### Complete the following
1. Copy the passage on Ajami's buildings word for word, from "The masterpiece of" to "place or sardaba.".
2. Write what comes next in the passage on Ajami's buildings, beginning after its final sentence.

The masterpiece of Ajami is the Momina-Khatun's mausoleum, also known as the Atabey's Cupola - Atabei Gumbazi. The mausoleum is constructed in honour of Momine Khatun who was the wife of either Atabag Shamsaddin Eldegiz himself, or that of his son Jahan Pahlavan. The date, indicated on the walls, tells us that this ten-sided monument was constructed in 1186-1187 AD. The surface of each side is completely covered by the ornaments. In spite of the fact that the upper parts of this structure have some destruction, its height today is more than 25 meters. Here also exists an underground vault and a burial place or sardaba.

One of those creations of Ajami, which partially survived up to present day, is an architectural ensemble near the Momina Khatun Mausoleum. The main building had been destroyed some time ago, only two minarets and a portal connecting them have remained. This portal was constructed in 1187 AD. In the opinion of researchers, this composition of two minarets and a portal was originally planned and designed by Ajami.

### Excerpted data
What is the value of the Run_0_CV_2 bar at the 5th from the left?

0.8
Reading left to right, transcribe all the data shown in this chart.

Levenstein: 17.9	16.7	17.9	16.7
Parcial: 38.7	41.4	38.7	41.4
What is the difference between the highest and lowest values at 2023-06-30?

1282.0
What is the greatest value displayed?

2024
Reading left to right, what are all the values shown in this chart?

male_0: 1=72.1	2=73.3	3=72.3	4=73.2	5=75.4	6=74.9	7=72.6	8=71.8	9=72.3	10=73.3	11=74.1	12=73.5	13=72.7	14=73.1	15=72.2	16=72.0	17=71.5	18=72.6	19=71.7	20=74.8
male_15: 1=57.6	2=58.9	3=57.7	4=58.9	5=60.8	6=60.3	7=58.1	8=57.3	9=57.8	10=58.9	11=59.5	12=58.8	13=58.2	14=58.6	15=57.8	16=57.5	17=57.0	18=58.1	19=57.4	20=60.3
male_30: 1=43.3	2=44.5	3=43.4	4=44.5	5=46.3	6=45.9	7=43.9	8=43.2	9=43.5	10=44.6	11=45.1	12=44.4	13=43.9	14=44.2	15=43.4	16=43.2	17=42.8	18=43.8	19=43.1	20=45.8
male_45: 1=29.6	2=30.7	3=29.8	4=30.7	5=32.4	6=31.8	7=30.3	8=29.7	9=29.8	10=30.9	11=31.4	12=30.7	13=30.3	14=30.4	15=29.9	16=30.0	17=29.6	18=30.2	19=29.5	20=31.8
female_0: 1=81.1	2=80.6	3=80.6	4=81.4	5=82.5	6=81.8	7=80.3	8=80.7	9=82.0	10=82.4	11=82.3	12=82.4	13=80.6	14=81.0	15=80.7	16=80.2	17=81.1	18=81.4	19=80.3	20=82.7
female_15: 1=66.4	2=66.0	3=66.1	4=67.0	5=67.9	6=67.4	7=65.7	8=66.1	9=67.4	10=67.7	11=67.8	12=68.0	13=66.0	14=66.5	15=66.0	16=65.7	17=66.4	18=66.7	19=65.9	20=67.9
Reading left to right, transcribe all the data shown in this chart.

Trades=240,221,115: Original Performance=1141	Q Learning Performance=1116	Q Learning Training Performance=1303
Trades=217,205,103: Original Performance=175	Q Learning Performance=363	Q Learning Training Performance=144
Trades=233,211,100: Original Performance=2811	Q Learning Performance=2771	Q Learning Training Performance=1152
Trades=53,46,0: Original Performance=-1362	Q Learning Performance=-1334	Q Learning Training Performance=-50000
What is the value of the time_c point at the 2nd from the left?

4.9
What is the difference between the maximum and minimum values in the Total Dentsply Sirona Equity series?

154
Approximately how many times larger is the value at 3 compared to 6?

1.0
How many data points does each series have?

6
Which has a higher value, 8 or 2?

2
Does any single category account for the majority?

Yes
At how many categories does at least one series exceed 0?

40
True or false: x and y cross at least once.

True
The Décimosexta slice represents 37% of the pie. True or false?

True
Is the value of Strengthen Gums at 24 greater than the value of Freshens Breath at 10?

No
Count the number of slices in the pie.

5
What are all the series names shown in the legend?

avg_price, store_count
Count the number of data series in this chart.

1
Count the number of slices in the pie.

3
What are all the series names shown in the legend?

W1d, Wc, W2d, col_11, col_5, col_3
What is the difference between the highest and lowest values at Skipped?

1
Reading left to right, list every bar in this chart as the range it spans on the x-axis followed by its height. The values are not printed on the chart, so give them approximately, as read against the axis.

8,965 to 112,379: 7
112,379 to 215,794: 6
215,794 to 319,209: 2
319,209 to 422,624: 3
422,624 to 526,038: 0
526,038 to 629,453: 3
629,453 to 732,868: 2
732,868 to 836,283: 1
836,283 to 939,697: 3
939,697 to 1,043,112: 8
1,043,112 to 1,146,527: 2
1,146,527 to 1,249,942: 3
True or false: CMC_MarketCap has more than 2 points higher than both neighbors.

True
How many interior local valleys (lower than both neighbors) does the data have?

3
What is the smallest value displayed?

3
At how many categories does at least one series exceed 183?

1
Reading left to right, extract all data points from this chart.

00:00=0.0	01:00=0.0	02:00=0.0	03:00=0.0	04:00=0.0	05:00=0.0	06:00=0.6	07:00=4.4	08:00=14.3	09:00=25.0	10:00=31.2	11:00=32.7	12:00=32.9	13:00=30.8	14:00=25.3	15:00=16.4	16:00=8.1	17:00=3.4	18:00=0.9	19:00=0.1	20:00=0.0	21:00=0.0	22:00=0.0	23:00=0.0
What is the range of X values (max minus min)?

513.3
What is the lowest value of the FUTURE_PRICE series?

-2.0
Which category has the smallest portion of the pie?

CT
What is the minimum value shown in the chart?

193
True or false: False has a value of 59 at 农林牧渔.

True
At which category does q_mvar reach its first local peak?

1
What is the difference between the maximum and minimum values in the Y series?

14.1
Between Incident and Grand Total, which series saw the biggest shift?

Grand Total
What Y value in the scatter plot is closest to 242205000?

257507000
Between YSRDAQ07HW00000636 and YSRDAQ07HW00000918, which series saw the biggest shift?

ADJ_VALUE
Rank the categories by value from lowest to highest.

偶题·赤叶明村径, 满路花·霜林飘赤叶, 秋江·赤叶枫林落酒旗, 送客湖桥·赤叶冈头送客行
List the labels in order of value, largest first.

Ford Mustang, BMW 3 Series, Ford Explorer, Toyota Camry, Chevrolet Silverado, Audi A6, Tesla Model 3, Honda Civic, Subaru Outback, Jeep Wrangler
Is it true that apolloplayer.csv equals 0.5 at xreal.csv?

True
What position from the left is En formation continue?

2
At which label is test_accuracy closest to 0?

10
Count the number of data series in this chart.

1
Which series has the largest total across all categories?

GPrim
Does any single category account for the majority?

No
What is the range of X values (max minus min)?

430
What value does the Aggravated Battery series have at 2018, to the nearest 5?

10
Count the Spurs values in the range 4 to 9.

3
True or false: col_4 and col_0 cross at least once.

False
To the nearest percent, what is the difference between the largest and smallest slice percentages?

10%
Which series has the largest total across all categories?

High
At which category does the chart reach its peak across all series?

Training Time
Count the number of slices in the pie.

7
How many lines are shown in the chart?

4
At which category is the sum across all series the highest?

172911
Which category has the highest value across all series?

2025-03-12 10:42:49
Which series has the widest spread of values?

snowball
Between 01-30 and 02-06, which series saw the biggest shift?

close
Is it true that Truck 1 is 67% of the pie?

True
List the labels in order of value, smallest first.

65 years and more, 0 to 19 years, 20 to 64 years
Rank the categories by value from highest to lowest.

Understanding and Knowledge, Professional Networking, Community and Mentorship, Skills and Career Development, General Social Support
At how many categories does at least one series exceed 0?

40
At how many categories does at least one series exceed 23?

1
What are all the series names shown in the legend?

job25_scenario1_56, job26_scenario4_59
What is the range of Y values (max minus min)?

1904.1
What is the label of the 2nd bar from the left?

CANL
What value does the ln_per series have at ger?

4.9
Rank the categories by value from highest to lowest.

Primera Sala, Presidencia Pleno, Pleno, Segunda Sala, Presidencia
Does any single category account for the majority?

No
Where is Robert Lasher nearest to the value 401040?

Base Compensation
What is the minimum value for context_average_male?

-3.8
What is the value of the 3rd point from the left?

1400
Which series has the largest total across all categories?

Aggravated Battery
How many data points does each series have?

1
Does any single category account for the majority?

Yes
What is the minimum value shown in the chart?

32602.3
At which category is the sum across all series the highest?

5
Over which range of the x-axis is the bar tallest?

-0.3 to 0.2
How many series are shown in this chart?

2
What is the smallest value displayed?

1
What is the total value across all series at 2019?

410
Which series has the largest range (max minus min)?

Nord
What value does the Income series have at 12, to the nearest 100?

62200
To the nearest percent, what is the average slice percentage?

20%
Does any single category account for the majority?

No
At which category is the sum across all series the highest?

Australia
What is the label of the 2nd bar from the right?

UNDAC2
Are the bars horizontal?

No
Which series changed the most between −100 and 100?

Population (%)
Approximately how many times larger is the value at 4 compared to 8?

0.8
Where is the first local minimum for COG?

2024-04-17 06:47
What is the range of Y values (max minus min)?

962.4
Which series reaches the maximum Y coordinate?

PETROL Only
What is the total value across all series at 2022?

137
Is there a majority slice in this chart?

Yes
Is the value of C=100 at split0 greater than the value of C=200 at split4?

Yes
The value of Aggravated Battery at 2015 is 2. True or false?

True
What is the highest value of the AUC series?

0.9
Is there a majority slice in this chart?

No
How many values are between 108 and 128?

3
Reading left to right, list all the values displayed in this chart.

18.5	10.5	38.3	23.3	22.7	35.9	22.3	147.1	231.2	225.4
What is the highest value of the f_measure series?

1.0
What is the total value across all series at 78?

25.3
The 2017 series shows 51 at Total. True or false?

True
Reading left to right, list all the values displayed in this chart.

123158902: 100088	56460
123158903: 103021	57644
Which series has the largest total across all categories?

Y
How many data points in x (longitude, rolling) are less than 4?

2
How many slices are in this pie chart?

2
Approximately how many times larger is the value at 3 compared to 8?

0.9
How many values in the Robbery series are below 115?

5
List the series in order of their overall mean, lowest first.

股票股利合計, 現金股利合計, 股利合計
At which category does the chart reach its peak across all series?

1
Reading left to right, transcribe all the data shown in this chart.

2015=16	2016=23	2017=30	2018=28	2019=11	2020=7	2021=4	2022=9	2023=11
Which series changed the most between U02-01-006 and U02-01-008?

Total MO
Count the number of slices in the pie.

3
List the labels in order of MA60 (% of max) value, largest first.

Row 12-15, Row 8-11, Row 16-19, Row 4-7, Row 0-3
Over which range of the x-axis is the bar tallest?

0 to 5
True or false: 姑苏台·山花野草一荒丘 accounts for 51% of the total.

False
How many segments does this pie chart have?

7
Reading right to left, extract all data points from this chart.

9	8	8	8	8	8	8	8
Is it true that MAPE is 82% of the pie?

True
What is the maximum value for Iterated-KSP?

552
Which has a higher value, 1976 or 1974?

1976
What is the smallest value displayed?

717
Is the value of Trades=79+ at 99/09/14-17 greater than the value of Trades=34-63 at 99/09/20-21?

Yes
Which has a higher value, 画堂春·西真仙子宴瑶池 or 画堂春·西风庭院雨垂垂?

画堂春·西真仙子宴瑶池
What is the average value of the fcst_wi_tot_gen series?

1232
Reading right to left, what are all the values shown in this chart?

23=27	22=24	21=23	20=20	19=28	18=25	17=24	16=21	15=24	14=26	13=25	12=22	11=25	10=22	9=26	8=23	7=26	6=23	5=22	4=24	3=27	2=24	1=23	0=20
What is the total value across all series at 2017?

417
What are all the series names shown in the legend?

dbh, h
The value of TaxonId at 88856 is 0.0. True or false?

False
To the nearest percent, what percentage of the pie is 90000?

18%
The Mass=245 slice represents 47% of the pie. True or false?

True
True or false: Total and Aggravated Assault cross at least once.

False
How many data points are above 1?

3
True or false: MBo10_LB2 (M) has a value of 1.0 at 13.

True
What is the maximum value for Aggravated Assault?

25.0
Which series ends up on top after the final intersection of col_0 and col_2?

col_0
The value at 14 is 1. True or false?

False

### Your responses
1.
The masterpiece of Ajami is the Momina-Khatun's mausoleum, also known as the Atabey's Cupola - Atabei Gumbazi. The mausoleum is constructed in honour of Momine Khatun who was the wife of either Atabag Shamsaddin Eldegiz himself, or that of his son Jahan Pahlavan. The date, indicated on the walls, tells us that this ten-sided monument was constructed in 1186-1187 AD. The surface of each side is completely covered by the ornaments. In spite of the fact that the upper parts of this structure have some destruction, its height today is more than 25 meters. Here also exists an underground vault and a burial place or sardaba.

2.
The Khanaqah mausoleum in Nakhchivan strongly differs from what we already have described. While the Momina Khatun Mausoleum and other similar monuments are structures of a tower type, Khanagah mausoleum is a structure of the mixed type: its lower part has the cubic form and the upper part is eight-sided. Ornaments show that the mausoleum was made in 12-13th centuries.

=== Juma Mosque ===

Juma Mosque is one of monumental constructions of the Atabegs’ Architectural Complex in Nakhchivan. The architectural monument demolished in the 20th century is documented in images and photos from the 19th century.

== Legacy ==

The station "Memar Ajami" in Baku metropolitan was named in honor of him.